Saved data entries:
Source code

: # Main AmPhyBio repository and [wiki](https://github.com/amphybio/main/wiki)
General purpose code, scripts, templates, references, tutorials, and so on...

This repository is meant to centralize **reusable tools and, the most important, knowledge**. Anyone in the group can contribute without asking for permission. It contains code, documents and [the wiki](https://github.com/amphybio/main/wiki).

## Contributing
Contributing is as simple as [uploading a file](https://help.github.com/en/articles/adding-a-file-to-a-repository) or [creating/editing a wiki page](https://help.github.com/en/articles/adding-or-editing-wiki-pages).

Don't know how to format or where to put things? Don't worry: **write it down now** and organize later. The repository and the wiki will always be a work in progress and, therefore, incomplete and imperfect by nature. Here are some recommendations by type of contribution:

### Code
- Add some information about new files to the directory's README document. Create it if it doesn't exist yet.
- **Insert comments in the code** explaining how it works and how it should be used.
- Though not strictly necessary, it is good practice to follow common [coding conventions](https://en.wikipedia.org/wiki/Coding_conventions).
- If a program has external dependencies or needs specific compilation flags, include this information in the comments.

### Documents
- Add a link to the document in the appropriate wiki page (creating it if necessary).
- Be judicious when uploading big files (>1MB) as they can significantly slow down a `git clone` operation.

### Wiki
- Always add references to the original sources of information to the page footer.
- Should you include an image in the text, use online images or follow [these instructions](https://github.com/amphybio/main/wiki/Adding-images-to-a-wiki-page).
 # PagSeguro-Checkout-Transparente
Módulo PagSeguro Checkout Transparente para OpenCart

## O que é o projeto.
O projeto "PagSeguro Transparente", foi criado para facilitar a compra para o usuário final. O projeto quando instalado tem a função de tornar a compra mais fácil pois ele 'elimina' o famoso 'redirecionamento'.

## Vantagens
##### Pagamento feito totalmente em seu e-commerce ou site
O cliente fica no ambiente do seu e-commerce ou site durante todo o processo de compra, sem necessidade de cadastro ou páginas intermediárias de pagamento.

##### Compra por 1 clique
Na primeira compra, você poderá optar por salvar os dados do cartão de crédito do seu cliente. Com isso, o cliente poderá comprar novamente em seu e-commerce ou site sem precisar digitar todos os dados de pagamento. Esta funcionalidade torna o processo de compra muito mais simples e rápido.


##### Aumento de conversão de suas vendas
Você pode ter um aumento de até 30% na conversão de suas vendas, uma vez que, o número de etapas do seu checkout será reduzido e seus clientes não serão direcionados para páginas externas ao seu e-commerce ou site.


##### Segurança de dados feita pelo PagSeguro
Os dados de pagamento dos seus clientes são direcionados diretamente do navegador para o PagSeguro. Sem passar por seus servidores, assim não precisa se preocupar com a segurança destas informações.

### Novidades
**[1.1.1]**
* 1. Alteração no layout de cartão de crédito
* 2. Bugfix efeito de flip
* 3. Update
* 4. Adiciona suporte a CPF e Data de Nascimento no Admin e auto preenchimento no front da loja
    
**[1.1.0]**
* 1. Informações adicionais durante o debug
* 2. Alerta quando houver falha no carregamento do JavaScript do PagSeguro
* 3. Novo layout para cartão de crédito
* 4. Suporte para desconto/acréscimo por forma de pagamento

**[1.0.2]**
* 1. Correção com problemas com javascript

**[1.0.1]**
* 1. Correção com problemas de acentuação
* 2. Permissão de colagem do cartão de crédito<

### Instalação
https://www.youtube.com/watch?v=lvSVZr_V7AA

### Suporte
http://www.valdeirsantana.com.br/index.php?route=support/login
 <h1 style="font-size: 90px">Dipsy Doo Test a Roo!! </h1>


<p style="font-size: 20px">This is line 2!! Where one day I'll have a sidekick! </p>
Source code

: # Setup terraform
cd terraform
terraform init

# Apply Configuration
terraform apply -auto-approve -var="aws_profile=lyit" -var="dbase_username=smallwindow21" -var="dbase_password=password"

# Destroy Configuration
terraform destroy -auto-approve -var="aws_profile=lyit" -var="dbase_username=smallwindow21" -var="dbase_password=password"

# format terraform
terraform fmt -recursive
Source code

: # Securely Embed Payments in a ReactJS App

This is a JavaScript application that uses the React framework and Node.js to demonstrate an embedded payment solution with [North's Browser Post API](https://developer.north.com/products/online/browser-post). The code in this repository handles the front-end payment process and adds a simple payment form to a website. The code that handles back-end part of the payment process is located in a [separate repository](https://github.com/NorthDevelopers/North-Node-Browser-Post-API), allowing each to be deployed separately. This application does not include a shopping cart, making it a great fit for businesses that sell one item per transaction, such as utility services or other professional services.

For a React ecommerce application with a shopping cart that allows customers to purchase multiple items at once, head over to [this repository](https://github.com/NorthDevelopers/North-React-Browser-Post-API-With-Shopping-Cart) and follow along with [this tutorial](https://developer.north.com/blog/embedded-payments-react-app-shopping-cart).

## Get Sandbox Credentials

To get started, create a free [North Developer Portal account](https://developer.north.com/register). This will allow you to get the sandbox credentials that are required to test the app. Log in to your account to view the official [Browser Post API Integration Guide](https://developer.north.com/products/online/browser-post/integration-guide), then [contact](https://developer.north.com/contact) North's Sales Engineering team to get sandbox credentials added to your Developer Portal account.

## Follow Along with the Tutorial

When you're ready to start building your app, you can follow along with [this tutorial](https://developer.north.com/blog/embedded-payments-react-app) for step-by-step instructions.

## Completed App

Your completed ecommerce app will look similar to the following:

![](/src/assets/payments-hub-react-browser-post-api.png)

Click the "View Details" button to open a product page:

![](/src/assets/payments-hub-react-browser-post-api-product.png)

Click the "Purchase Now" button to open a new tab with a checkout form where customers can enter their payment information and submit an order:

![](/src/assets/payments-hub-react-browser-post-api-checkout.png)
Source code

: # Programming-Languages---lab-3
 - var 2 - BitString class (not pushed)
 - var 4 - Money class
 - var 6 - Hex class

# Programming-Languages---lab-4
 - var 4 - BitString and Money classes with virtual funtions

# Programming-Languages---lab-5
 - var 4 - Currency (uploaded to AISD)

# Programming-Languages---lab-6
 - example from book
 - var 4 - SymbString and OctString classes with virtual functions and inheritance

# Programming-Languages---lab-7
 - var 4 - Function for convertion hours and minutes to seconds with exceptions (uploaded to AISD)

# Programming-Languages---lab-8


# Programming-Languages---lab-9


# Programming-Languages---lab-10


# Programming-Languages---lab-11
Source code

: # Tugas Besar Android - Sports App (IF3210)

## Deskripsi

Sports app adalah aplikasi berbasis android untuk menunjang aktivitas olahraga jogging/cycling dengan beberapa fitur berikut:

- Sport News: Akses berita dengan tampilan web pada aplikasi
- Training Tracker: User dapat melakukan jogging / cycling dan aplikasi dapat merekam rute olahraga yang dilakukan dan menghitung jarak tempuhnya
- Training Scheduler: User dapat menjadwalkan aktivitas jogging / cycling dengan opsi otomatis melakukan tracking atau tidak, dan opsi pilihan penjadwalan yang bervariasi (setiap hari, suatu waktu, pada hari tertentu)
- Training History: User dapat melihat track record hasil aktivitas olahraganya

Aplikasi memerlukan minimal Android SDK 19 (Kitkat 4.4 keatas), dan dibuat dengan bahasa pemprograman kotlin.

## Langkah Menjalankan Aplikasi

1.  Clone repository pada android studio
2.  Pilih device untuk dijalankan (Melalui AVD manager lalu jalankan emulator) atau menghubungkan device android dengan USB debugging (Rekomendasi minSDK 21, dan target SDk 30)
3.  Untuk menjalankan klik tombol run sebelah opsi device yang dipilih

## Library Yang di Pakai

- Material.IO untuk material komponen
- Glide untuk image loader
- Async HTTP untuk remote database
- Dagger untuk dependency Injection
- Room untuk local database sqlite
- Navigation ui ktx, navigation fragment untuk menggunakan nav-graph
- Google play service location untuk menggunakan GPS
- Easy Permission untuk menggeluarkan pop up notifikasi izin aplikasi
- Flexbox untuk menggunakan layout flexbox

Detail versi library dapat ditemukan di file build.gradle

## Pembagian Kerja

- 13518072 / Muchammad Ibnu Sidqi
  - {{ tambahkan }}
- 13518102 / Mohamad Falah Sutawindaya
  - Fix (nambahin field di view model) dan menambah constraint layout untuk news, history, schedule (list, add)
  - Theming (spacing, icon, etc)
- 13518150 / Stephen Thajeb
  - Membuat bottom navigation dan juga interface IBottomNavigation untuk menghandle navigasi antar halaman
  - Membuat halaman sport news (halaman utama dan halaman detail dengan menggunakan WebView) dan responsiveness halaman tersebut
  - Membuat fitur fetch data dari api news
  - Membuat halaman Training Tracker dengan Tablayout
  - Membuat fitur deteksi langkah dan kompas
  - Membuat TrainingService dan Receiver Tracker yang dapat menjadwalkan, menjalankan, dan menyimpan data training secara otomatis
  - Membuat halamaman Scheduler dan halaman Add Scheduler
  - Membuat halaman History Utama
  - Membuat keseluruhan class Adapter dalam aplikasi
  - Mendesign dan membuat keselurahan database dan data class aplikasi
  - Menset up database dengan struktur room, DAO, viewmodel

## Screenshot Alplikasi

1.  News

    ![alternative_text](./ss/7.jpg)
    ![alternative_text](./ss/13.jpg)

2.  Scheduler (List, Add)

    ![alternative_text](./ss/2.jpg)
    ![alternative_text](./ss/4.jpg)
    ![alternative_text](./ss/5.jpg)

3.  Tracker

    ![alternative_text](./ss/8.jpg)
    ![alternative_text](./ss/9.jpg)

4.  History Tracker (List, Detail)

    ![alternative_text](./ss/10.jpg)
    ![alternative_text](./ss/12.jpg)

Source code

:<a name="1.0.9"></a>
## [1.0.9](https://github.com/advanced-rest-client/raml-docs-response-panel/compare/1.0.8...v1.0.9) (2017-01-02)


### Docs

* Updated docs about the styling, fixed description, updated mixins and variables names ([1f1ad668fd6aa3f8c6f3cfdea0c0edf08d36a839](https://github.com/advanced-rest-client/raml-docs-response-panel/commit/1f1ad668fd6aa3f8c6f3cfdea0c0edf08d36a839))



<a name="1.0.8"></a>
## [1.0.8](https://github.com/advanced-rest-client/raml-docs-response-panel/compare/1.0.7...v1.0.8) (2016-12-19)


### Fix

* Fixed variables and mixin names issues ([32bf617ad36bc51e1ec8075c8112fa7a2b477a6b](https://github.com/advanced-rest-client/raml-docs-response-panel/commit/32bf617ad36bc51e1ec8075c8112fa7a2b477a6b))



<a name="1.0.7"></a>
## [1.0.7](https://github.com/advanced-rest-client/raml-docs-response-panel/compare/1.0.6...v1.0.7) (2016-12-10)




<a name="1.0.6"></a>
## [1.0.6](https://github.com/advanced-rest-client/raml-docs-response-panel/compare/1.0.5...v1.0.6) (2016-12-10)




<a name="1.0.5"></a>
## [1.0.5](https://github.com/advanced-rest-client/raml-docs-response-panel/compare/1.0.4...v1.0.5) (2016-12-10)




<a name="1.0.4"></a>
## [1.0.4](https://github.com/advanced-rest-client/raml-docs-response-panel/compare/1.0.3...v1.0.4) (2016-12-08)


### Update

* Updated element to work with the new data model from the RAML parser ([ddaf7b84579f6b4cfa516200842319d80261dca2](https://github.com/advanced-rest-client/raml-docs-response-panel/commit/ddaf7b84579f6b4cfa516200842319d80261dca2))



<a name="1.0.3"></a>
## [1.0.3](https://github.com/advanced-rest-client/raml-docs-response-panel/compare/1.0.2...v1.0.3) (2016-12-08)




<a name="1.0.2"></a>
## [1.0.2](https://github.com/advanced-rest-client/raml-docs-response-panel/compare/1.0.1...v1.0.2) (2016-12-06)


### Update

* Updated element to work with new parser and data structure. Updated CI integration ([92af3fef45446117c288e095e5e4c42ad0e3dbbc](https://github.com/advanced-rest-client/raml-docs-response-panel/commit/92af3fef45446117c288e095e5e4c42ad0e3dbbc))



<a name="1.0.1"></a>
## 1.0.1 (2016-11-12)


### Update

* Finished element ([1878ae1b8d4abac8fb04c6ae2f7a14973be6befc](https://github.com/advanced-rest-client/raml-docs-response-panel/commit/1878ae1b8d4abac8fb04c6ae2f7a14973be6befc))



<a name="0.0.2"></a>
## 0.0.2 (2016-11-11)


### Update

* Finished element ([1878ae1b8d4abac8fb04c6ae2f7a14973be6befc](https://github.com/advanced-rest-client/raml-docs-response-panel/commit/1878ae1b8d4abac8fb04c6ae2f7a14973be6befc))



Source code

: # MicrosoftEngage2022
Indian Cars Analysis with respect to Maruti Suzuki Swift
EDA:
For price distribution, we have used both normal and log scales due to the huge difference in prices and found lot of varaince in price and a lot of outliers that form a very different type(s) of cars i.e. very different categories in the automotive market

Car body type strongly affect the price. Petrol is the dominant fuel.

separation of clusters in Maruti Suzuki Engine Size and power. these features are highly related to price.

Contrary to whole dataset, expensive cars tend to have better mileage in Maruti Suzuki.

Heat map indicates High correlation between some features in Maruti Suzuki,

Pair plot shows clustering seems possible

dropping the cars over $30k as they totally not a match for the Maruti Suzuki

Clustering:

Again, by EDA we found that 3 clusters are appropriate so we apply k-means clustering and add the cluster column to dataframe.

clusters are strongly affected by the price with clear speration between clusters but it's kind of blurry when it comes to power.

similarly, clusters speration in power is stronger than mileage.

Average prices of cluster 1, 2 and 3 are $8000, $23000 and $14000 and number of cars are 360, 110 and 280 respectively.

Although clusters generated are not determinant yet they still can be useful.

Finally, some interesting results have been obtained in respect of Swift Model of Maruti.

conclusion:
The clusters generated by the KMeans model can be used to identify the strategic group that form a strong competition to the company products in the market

### What needs to be done
Render the lines of the data from the line containing "## Get Sandbox Credentials" through the line containing "## Follow Along with the Tutorial" as a Markdown table, leaving out blank lines. Use a column named No. for the row number and a column named Line for the line itself.

### Task solution
| No. | Line |
|---|---|
| 1 | ## Get Sandbox Credentials |
| 2 | To get started, create a free [North Developer Portal account](https://developer.north.com/register). This will allow you to get the sandbox credentials that are required to test the app. Log in to your account to view the official [Browser Post API Integration Guide](https://developer.north.com/products/online/browser-post/integration-guide), then [contact](https://developer.north.com/contact) North's Sales Engineering team to get sandbox credentials added to your Developer Portal account. |
| 3 | ## Follow Along with the Tutorial |